*** Begin section ***
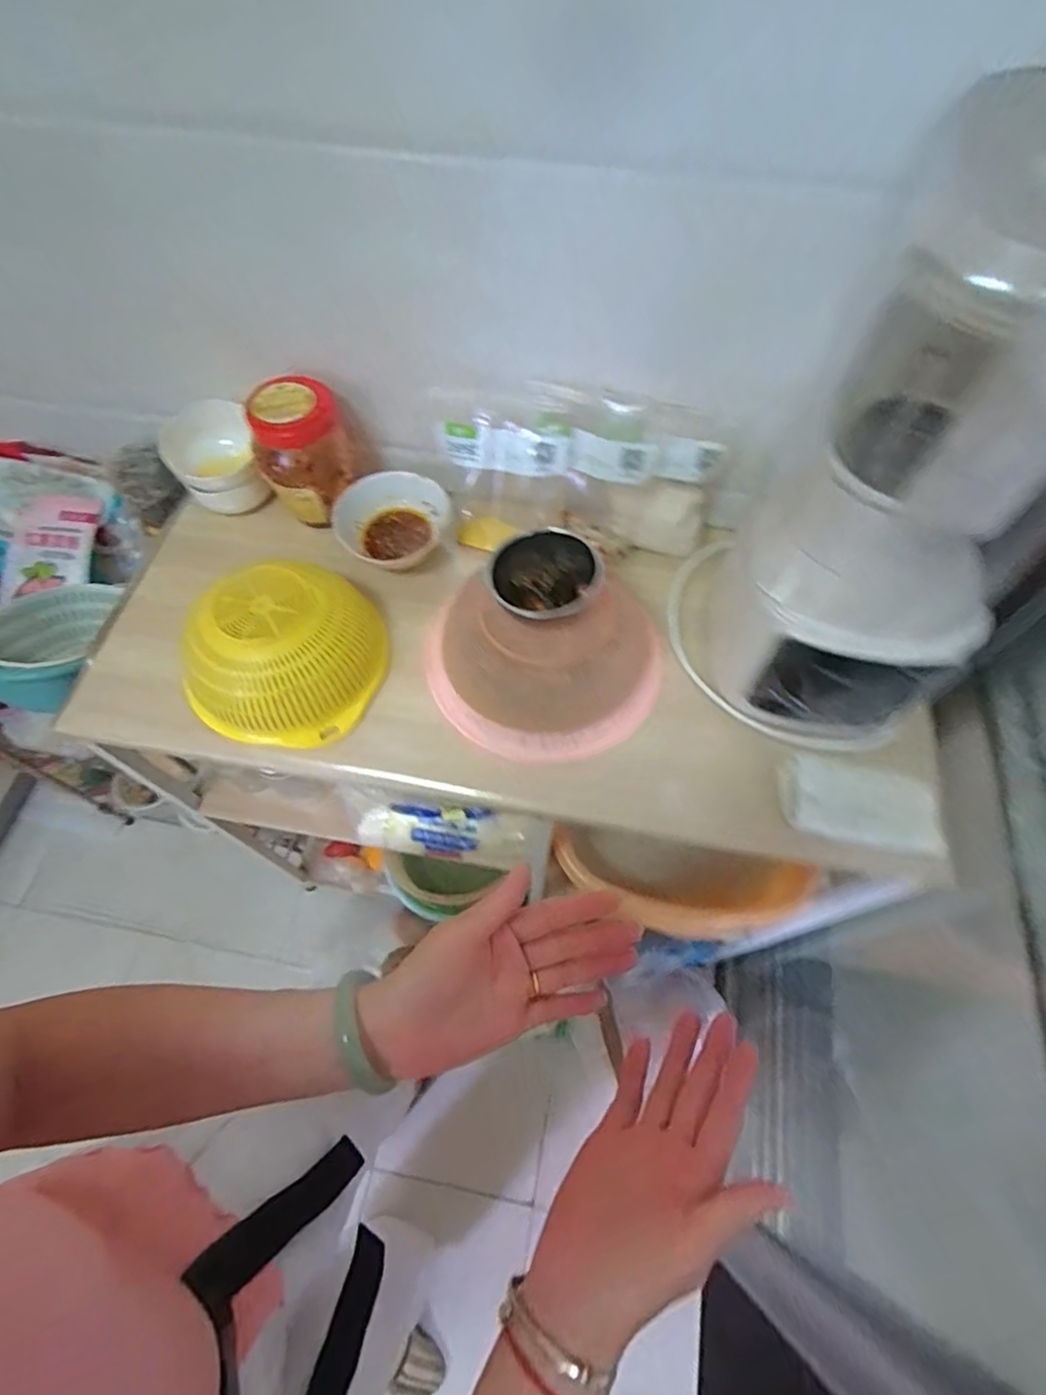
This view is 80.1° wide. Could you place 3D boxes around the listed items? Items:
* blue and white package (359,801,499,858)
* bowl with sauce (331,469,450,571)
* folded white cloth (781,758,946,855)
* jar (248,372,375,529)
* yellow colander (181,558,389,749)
[{"bbox_3d":[-0.126,0.168,0.818,0.174,0.032,0.076,3,110,4],"label":"blue and white package"},{"bbox_3d":[-0.148,-0.204,0.750,0.135,0.064,0.127,-1,66,2],"label":"bowl with sauce"},{"bbox_3d":[0.318,0.104,0.592,0.140,0.022,0.072,8,67,6],"label":"folded white cloth"},{"bbox_3d":[-0.248,-0.287,0.726,0.115,0.135,0.094,-35,69,-12],"label":"jar"},{"bbox_3d":[-0.240,-0.046,0.630,0.163,0.098,0.179,-1,66,2],"label":"yellow colander"}]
*** End section ***
» **TASK REQUIREMENTS**:
Drop the pictures; repeat each entry above exactly.

» **TASK RESPONSE**:
This view is 80.1° wide. Could you place 3D boxes around the listed items? Items:
* blue and white package (359,801,499,858)
* bowl with sauce (331,469,450,571)
* folded white cloth (781,758,946,855)
* jar (248,372,375,529)
* yellow colander (181,558,389,749)
[{"bbox_3d":[-0.126,0.168,0.818,0.174,0.032,0.076,3,110,4],"label":"blue and white package"},{"bbox_3d":[-0.148,-0.204,0.750,0.135,0.064,0.127,-1,66,2],"label":"bowl with sauce"},{"bbox_3d":[0.318,0.104,0.592,0.140,0.022,0.072,8,67,6],"label":"folded white cloth"},{"bbox_3d":[-0.248,-0.287,0.726,0.115,0.135,0.094,-35,69,-12],"label":"jar"},{"bbox_3d":[-0.240,-0.046,0.630,0.163,0.098,0.179,-1,66,2],"label":"yellow colander"}]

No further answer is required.